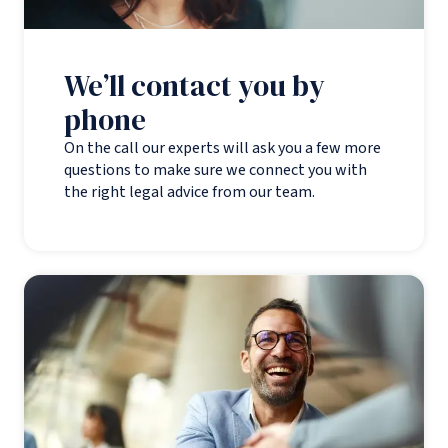
We’ll contact you by
phone
On the call our experts will ask you a few more
questions to make sure we connect you with
the right legal advice from our team.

======

- PROBLEM REQUIREMENTS
The response should contain only a verbatim copy of the lines from the line with "questions to make sure we connect you with" to the final line of the records.

- EXPECTED ANSWER
questions to make sure we connect you with
the right legal advice from our team.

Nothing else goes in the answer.